I probably should have heeded all of the precautions as an omen to steel myself, as I spent much of these last trips (and I expect this to be doubly true on the final one), been yelled by military POCs, mostly regarding issues of payment.  Remember the slow implosion of Kabul Bank?  POCs do not seem understand how this impacts the prompt payment of their linguists, and have been demanding that Corporate simply start cash payouts.  No corruption potential there, no sir.  ‘Tis the joy of being quality assurance – site managers like to pretend I have some institutional power and throw me at the problem children.  I have no power, of course, but I don’t mind taking the abuse for a few days.  They need a break.
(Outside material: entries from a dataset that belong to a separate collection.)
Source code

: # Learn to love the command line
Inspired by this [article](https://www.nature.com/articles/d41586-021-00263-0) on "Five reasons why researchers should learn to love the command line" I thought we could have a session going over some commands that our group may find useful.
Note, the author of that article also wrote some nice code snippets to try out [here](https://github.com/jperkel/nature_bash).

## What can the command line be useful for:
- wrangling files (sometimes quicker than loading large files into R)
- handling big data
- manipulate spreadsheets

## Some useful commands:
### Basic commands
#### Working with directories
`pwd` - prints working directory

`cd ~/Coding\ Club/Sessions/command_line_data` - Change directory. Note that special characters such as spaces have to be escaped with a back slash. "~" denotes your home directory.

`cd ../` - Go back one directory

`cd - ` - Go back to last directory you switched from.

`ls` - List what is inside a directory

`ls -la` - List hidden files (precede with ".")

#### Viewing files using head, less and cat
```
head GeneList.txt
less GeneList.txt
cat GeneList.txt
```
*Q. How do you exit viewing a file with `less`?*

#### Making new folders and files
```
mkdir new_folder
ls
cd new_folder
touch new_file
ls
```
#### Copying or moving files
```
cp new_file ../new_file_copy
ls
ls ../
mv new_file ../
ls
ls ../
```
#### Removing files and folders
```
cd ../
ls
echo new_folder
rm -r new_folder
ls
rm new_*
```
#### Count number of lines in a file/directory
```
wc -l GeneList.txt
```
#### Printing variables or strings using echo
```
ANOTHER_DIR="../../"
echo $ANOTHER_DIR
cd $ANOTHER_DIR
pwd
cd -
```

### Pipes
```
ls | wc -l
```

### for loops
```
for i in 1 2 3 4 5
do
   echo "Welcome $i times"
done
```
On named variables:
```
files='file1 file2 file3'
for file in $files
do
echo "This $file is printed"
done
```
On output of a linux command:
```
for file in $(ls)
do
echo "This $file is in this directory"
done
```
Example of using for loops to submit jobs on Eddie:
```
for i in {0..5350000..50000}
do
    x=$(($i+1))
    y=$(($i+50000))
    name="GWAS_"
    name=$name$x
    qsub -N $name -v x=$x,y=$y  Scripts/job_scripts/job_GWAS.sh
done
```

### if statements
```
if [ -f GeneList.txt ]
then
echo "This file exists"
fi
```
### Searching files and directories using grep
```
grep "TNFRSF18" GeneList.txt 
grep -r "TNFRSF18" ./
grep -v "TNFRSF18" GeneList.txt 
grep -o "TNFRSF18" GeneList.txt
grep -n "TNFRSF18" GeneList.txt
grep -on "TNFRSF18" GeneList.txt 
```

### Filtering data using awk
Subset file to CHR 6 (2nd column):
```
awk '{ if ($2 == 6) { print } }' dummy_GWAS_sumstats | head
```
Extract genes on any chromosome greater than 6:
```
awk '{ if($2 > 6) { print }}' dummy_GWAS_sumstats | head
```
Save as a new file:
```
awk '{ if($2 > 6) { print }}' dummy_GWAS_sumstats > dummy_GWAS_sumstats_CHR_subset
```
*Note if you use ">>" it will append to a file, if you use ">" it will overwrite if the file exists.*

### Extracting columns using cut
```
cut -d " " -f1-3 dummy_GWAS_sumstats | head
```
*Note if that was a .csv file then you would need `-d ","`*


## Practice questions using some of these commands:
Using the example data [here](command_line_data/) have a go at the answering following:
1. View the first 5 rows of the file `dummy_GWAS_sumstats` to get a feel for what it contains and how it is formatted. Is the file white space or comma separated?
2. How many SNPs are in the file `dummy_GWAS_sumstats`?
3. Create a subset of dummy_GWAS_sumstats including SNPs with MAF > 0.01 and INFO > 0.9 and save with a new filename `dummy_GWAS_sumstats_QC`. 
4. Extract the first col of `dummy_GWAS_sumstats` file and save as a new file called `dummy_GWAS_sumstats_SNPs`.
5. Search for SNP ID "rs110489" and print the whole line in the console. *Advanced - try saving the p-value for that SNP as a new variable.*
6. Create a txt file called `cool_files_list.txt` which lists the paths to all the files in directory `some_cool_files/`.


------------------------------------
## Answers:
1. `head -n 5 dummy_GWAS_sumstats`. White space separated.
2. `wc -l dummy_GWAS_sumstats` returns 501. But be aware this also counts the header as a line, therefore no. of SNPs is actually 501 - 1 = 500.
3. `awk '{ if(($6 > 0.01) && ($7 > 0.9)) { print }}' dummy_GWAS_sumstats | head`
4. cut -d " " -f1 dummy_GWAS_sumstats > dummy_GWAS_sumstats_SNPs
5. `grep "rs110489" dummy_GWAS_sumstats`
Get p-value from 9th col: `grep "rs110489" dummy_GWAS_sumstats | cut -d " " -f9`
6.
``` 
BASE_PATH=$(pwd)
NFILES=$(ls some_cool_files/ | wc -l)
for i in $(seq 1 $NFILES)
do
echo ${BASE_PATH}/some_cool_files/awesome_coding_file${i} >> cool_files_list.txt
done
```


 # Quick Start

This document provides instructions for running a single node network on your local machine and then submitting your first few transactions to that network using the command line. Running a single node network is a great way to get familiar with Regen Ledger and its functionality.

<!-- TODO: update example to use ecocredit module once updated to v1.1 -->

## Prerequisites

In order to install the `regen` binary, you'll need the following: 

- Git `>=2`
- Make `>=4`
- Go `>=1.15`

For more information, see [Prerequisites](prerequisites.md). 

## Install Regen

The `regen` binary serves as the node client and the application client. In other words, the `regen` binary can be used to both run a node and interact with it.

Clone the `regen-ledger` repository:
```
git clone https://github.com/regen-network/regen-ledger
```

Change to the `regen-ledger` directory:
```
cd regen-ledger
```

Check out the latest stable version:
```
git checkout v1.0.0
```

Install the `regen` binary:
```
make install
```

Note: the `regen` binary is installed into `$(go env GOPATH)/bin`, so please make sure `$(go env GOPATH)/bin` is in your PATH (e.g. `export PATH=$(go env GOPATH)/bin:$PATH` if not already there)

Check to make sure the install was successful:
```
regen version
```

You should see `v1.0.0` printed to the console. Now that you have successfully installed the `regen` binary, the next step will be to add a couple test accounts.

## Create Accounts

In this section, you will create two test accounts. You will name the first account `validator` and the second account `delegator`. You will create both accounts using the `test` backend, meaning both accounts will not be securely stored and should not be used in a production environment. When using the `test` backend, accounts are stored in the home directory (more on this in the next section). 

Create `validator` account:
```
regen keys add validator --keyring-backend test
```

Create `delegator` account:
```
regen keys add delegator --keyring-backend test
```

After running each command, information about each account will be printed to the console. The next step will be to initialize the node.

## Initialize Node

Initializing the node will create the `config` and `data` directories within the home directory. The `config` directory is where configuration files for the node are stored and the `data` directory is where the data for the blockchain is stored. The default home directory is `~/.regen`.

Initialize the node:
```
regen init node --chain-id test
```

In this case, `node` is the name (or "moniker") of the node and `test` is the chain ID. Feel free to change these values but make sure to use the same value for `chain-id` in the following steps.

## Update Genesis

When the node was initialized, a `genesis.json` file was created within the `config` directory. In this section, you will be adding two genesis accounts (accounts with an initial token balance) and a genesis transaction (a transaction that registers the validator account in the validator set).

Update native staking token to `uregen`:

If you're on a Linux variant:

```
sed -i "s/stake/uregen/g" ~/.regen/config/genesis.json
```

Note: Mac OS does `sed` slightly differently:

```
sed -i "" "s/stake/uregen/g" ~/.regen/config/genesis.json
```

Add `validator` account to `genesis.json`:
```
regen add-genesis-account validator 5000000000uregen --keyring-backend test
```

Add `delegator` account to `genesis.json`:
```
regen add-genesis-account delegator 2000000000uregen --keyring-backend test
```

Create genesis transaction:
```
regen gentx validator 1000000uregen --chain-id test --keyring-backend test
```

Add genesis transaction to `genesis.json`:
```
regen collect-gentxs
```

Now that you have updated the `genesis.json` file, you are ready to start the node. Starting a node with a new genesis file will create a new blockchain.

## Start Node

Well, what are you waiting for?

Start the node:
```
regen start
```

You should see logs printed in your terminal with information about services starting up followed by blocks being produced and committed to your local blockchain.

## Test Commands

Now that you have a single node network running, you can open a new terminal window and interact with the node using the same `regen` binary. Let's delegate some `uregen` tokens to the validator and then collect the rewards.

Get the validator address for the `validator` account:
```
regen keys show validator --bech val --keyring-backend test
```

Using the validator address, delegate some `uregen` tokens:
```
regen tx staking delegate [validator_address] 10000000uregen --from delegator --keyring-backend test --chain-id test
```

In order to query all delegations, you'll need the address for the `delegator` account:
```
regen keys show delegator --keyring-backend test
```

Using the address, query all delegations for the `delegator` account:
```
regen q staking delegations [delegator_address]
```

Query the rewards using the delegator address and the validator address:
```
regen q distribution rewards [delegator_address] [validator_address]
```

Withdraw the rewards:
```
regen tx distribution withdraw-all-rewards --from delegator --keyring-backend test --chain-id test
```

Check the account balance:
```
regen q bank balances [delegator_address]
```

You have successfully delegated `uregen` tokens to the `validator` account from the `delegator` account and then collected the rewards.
Of course, in no small part due to my new-found apathy, I’ve been answering their ire with a fair bit of my own.  I know that we all have spring fever, but what, I have to wonder, is with the spate of scandal?  I rather desperately wanted to inform a chief warrant officer that, contrary to what he might have been told, his linguist is not getting paid 200k plus to be his personal concubine.  Shocking, I know.  This gentleman actually deposited his linguist at a FOB when he went on leave, instructing two E5s from his battalion that she was to be treated as ‘a princess’ in the interim.  Sweet glorious goodness.  I don’t think I’ve ever seen someone reassigned so quickly (it was especially delicious when she told us that she couldn’t be transferred, as she had left gear in the chief’s locked room.  What, he didn’t give you a key?).

In the meantime, though, I’ve managed to find my own Quijotic fixation.  This particular windmill, as so many of them have been in the past year, is centered on base mentality and local national linguists.  Phoenix, I’m sad to say, is not alone in their absurd re-inventions of security procedures.  Incoming commands the country over are making increasingly untenable demands of their Afghan work force.  Once upon a time, back in those innocent days of 2010, LNs were only ever really required to have TB tests.  Now it’s polio shots, blood draws, Hepatitis tests, stool samples…incidentally, I’m not making any of this up.  At one site, the screening cell is so zealous that, after requesting linguists for themselves, they gave the linguists back – it was too tricky to follow their own procedures to get them badged.  

Another delightful tidbit?  Units are refusing to pay for these bi-annual tests, and are instead pressuring their linguists to pay out of pocket.  At some sites, linguists are paying upwards of 400 USD to be able to keep working.  That’s half their monthly salary.  Mind you, these are the same POCs that deride me for not ensuring the linguists are paid on time.  Even better?  Most camps have approved local medical vendors (who in at least one case charged 20 USD for a polio shot that is free ‘in the economy’, or off-base environment), maintaining that the work of just any Khalid MD is not acceptable.  Of course, when the badging cell applies that standard so stringently that they won’t accept the test conducted by an SF surgeon, one begins to suspect that something is rotten in the state of Paktika.  I am ignorant of the details, but do know that the arrangement between one base command and their on-base Afghan MD was being examined for any ‘improprieties’.  I wonder if he had a vaccination for kickbacks in his bag of tricks.
At Camp Stone
 That said, there are other sites that might want to consider upping their badging standards a wee bit.  I also had the dubious honor of ‘escorting’ a local linguist whose unit suspected him of pace-counting in patrols and making really rather lovely scale sketches of the base.  As the POC wrung his hands about how to prevent this from happening again (sleepers, to my mind, are inevitable.  I’m just pleased that they were lucid enough to notice), a CI team eventually swept in and very gently led the linguist away.  I’d never imagined a ‘black-bagging’ to be quite so cordial.   

But soon, these concerns will be behind me.  Tragically still real, but I’ll be searching for other windmills.  It’s not as though the world lacks ample reason to face-palm.  After all, even as I’m breaking up with my current company, I’m bracing myself to go on blind dates with a host of new ones.